WHAT YOU HAVE TO DO:
In the winemaking forum thread, which two kinds of oak do the kit instructions suggest for the Cabernet?

Much of the desired oak flavors comes from a layer that only exists just below a char. If you look at your chips, there is no char and the chips are too thin to propagate this layer. I am not sure of essence and exactly what that might bring to the party, but it seems to me that this could not be as good as the real thing.

The above is just my two cents. Other's may have different opinions, and this is simply what I would do.


----------



## JoeCal1952 (Jul 22, 2015)

vacuumpumpman said:


> you can always make an oak extract by use of chips and vodka or ever clear.



I do have a 4 oz. bottle of oak extract that I am going to add before bottling if I am not happy with the oak that these chips bring...Thanks again for your help. I am not new to wine making but new to the fastferment and I am not sure I like it...The reason I got it is I have a bad back, and buckets and carboys are hard to move around and lift


----------



## JoeCal1952 (Jul 22, 2015)

JohnT said:


> I am not a kit winemaker (whole grapes), and I do not know the specific instructions your kit recommends, but my advice would be to try the following..
> 
> Do not oak until after you rack your wine post fermentation. This is just as soon as the wine clears and a distinct layer of lees can be seen. (the wine goes from chalky in color to the true color of the wine.
> 
> ...



I value your opinion greatly! The oak that I have in there I figure won't hurt any, but I hear when using these oak chips in primary, it really isn't the same as aging with large oak as you stated. When it is time, I will get proper oak beans for this Cabernet. They suggest French Toasted oak and American Heavy Oak in the instructions. I guess these kits are really made for a quick ferment and a quick bottle to table, so you buy more frequently...LOL - When I was a kid I used to make wine with my grandfather in barrels in a hot garage. Not too much sanitizing back then. Just Zinfandel grapes, yeast, and a cheese cloth cover for the barrel. Never had issues either. Thanks for your input. When I get my carboy I will age as you say...


----------



## richmke (Jul 22, 2015)

During active fermentation, the airlock is optional. During that time, you can use the airlock hole in the lid to secure your line holding the mesh bag.

Otherwise, wait until you transfer to a carboy to add the oak during aging.


----------



## JoeCal1952 (Jul 22, 2015)

richmke said:


> During active fermentation, the airlock is optional. During that time, you can use the airlock hole in the lid to secure your line holding the mesh bag.
> 
> Otherwise, wait until you transfer to a carboy to add the oak during aging.



Thank you, another thing I never knew that the airlock is optional. Regarding that, There was activity in the airlock this morning and now it stopped, but you can see and hear the bubbling sound in the vessel??? Why would you think the airlock isn't bubbling? I know it is fermenting for sure. There is about 2 inches of foam on top of the must and it sounds like an alka seltzer....LOL


----------



## sour_grapes (Jul 22, 2015)

I'd say you must have an air leak around your airlock.


----------



## richmke (Jul 23, 2015)

Is there a gasket on the fastferment lid? If not, there should be for a good air tight seal. If there is one, there could be an air leak there too.

Do you have a string (fishing line, dental floss, etc) holding a bag? If so, that might be breaking the seal of the gasket.

THE DATA:
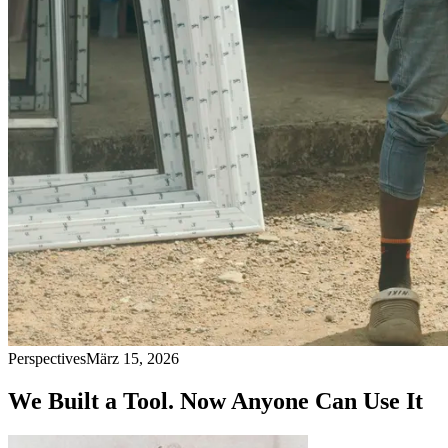
Perspectives
März 15, 2026
We Built a Tool. Now Anyone Can Use It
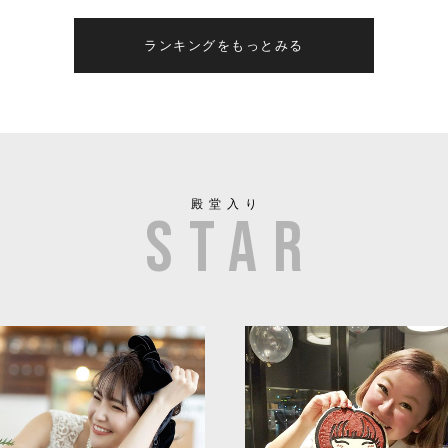
ランキングをもっとみる
殿堂入り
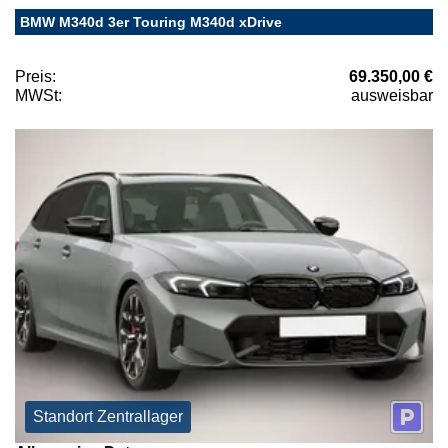
BMW M340d 3er Touring M340d xDrive
Preis:
69.350,00 €
MWSt:
ausweisbar
Standort Zentrallager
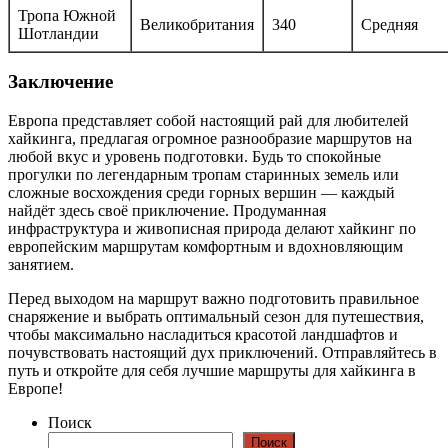
Тропа Южной
Великобритания
340
Средняя
Шотландии
Заключение
Европа представляет собой настоящий рай для любителей
хайкинга, предлагая огромное разнообразие маршрутов на
любой вкус и уровень подготовки. Будь то спокойные
прогулки по легендарным тропам старинных земель или
сложные восхождения среди горных вершин — каждый
найдёт здесь своё приключение. Продуманная
инфраструктура и живописная природа делают хайкинг по
европейским маршрутам комфортным и вдохновляющим
занятием.
Перед выходом на маршрут важно подготовить правильное
снаряжение и выбрать оптимальный сезон для путешествия,
чтобы максимально насладиться красотой ландшафтов и
почувствовать настоящий дух приключений. Отправляйтесь в
путь и откройте для себя лучшие маршруты для хайкинга в
Европе!
Поиск
Поиск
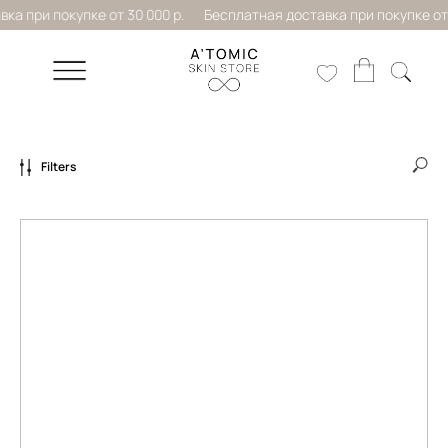
а при покупке от 30 000 р.
Бесплатная доставка при покупке от 3
Filters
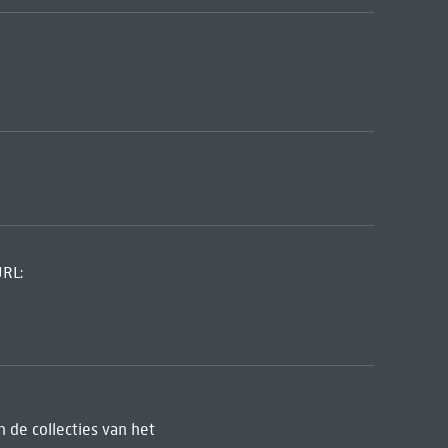
URL:
 de collecties van het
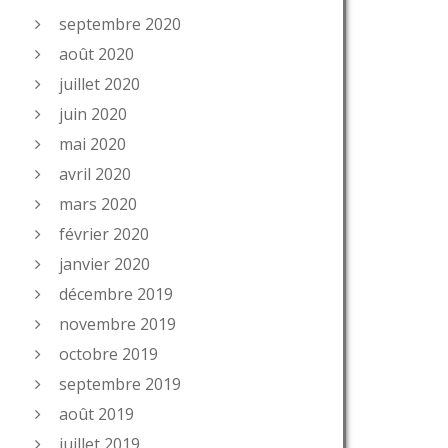
septembre 2020
août 2020
juillet 2020
juin 2020
mai 2020
avril 2020
mars 2020
février 2020
janvier 2020
décembre 2019
novembre 2019
octobre 2019
septembre 2019
août 2019
juillet 2019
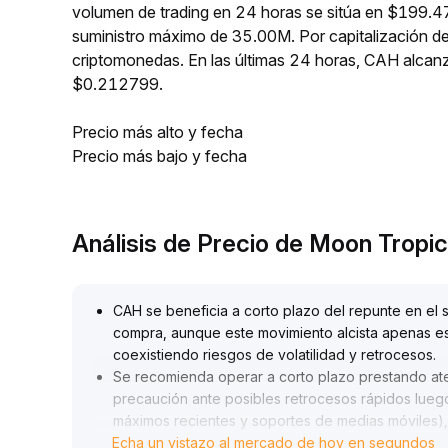
volumen de trading en 24 horas se sitúa en $199.47
suministro máximo de 35.00M. Por capitalización d
criptomonedas. En las últimas 24 horas, CAH alc
$0.212799.
Precio más alto y fecha
Precio más bajo y fecha
Análisis de Precio de Moon Trop
CAH se beneficia a corto plazo del repunte en el 
compra, aunque este movimiento alcista apenas est
coexistiendo riesgos de volatilidad y retrocesos
.
Se recomienda operar a corto plazo prestando atenc
precaución ante posibles retrocesos rápidos luego 
máximos recientes y soportes de medias móviles),
Echa un vistazo al mercado de hoy en segundos
aplicando stops de forma flexible
.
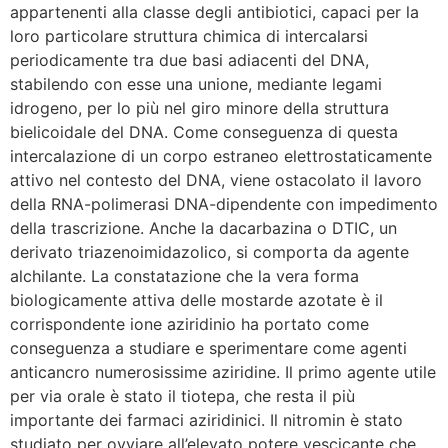
appartenenti alla classe degli antibiotici, capaci per la
loro particolare struttura chimica di intercalarsi
periodicamente tra due basi adiacenti del DNA,
stabilendo con esse una unione, mediante legami
idrogeno, per lo più nel giro minore della struttura
bielicoidale del DNA. Come conseguenza di questa
intercalazione di un corpo estraneo elettrostaticamente
attivo nel contesto del DNA, viene ostacolato il lavoro
della RNA-polimerasi DNA-dipendente con impedimento
della trascrizione. Anche la dacarbazina o DTIC, un
derivato triazenoimidazolico, si comporta da agente
alchilante. La constatazione che la vera forma
biologicamente attiva delle mostarde azotate è il
corrispondente ione aziridinio ha portato come
conseguenza a studiare e sperimentare come agenti
anticancro numerosissime aziridine. Il primo agente utile
per via orale è stato il tiotepa, che resta il più
importante dei farmaci aziridinici. Il nitromin è stato
studiato per ovviare all’elevato potere vescicante che,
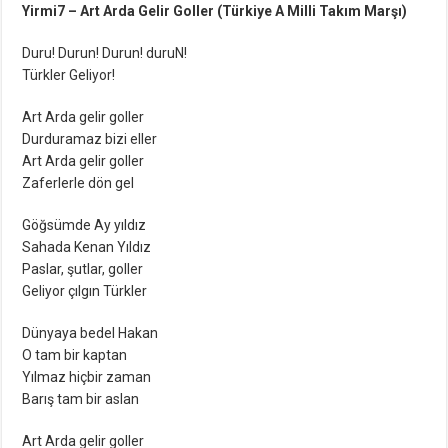
Yirmi7 – Art Arda Gelir Goller (Türkiye A Milli Takım Marşı)
Duru! Durun! Durun! duruN!
Türkler Geliyor!
Art Arda gelir goller
Durduramaz bizi eller
Art Arda gelir goller
Zaferlerle dön gel
Göğsümde Ay yıldız
Sahada Kenan Yıldız
Paslar, şutlar, goller
Geliyor çılgın Türkler
Dünyaya bedel Hakan
O tam bir kaptan
Yılmaz hiçbir zaman
Barış tam bir aslan
Art Arda gelir goller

RESPONSE:
French Toasted oak and American Heavy Oak.